Möglicherweise bin ich in sprachlicher Hinsicht ultra-konservativ. Auch die Nazis zur Hitlerzeit hatten sich die Erhaltung der deutschen Sprache ja auf die Fahne geschrieben, sodass viel Kultur und dichterische Freiheit der Zensur zum Opfer gefallen ist, weil man sie nicht für deutsch genug hielt; es geht mir, so will ich noch einmal ausdrücklich betonen, nicht ums Deutsche an sich, nicht um Identität, nicht um die „Sprache meines Vaterlandes“ – die wäre ja Ostdeutsch – sondern: Ich möchte die Kunst der korrekten Artikulation loben und weiterhin ausüben können.

 

Verdummung ist zwangsläufig etwas Schlechtes

 

Häufig jedoch, und die Seite ze.tt, Tochter von Zeit Online, feiert, ja sie lobt es gar als sprachliche Diversität, kommunizieren viele meiner Gleichaltrigen hauptsächlich mit Phrasen wie beispielsweise „halo i bims 1 humorloser un umkreativer Drottel“, was ja immerhin in der Aussage korrekt wäre, und besehen mich dann seltsam, wenn ich etwas als hanebüchen abtu, da sie dieses Wort und so viele andere nicht kennen. Sie schaufeln ihnen eben damit ein Grab.
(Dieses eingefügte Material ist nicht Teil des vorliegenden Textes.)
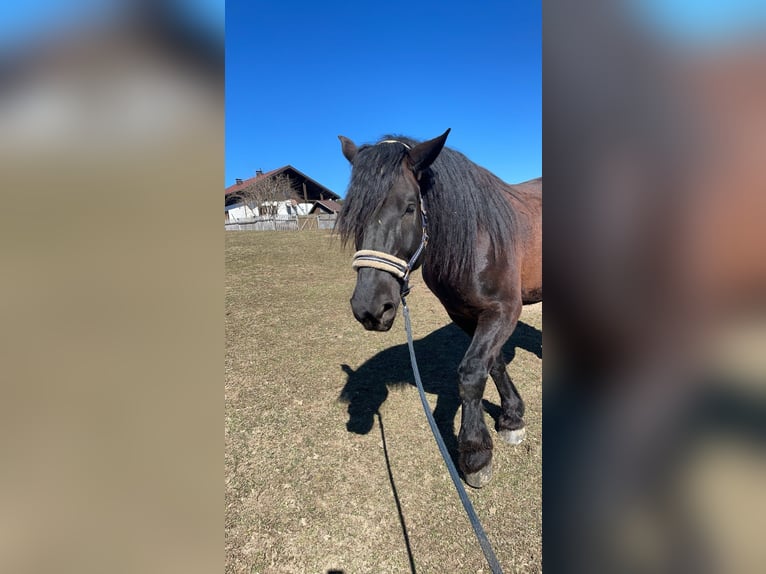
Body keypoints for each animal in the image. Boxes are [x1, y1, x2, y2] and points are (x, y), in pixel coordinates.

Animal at [336, 129, 542, 487]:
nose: (370, 308)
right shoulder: (465, 315)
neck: (478, 238)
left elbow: (471, 373)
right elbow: (494, 364)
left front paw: (475, 453)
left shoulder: (504, 311)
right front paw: (512, 417)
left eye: (409, 208)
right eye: (354, 213)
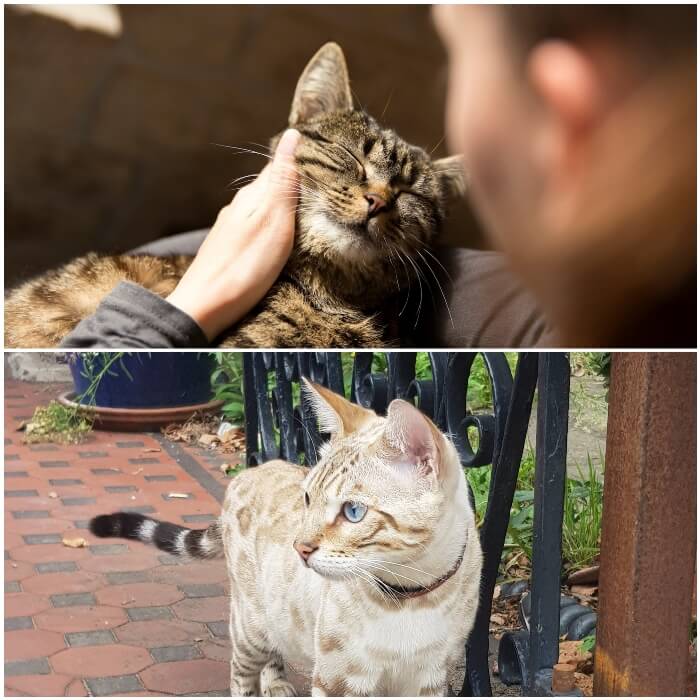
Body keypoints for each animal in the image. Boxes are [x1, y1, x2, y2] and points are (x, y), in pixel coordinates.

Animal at [90, 380, 482, 696]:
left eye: (353, 511)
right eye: (308, 498)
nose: (300, 548)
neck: (411, 592)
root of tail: (247, 472)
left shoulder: (430, 678)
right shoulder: (340, 680)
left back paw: (276, 684)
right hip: (251, 627)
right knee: (241, 672)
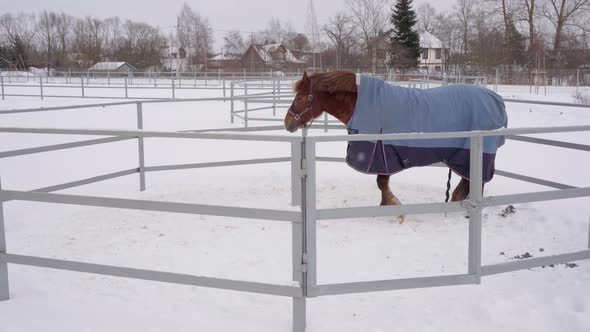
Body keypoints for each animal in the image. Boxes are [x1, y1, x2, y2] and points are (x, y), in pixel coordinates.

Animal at [286, 70, 476, 215]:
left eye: (300, 97)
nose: (287, 122)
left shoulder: (382, 156)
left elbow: (381, 182)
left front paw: (391, 203)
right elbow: (381, 183)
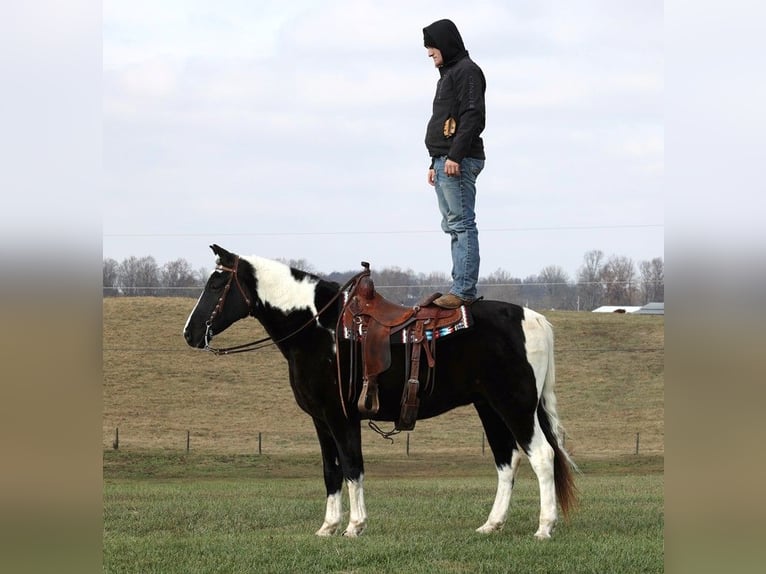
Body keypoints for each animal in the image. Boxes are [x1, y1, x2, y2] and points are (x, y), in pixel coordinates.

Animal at [183, 246, 576, 540]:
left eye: (216, 284)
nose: (190, 333)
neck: (320, 329)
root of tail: (534, 319)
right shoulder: (320, 421)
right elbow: (331, 470)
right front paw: (328, 526)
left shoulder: (341, 417)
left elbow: (352, 467)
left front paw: (354, 526)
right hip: (489, 407)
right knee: (507, 460)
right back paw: (491, 524)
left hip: (515, 406)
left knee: (542, 456)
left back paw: (544, 527)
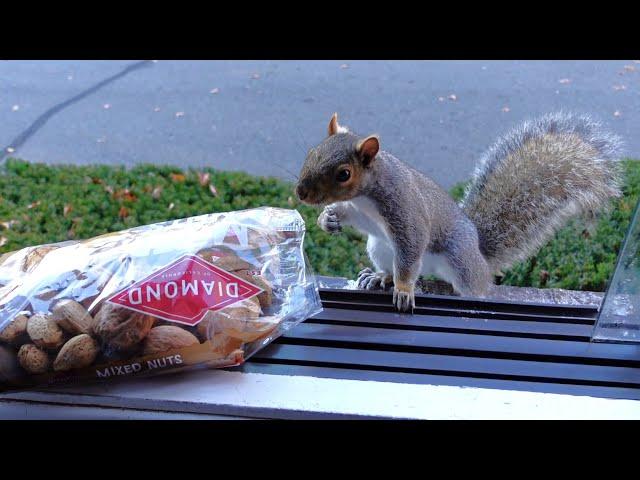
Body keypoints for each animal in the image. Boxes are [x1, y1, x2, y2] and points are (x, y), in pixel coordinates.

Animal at [298, 112, 624, 312]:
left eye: (344, 174)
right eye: (311, 152)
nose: (301, 193)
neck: (366, 197)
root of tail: (480, 254)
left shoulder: (405, 211)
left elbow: (411, 250)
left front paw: (403, 290)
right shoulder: (365, 215)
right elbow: (351, 216)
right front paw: (327, 219)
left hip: (460, 259)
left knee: (470, 287)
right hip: (379, 247)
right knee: (394, 265)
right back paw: (380, 277)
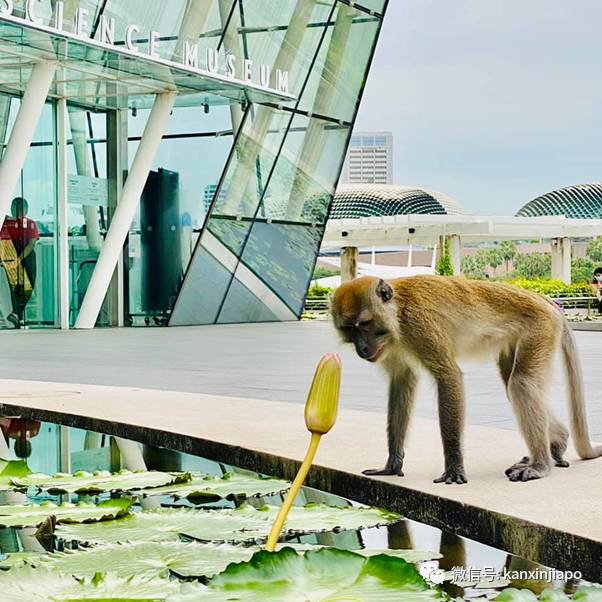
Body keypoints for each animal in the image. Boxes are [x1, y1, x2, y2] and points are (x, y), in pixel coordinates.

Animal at [330, 274, 596, 482]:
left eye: (364, 324)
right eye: (349, 329)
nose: (362, 348)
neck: (398, 311)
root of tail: (542, 299)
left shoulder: (421, 323)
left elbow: (449, 376)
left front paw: (454, 467)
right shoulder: (390, 346)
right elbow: (402, 381)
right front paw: (392, 464)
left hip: (540, 326)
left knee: (521, 384)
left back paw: (540, 464)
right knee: (513, 382)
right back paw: (558, 441)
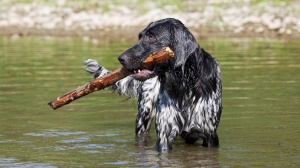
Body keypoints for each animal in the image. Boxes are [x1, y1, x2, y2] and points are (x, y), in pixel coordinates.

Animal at [84, 17, 220, 152]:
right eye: (140, 36)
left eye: (151, 37)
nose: (120, 59)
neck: (184, 84)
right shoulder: (164, 137)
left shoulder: (210, 136)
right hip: (143, 117)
Das Begräbnis findet um der Simplifizierung willen statt.

 

Veränderung sollte also immer gründlich geprüft sein, wenn man nicht Rückschritte als Fortschritt bezeichnen möchte. So bin ich lieber sprachlich konservativ als politisch, und sage mir: Grammar Nazi sein ist wie Nazi sein, nur dass die Eltern stolz sind.

 

 

*GNS bedeutet grammar nazi shit und stellt eine eigene Rubrik in diesem Blog dar. Darunter fallen sowohl ausführliche Artikel ausgewogener Aufregung meinerseits als auch Postings von Fotos besonders blöder Fehler anderer.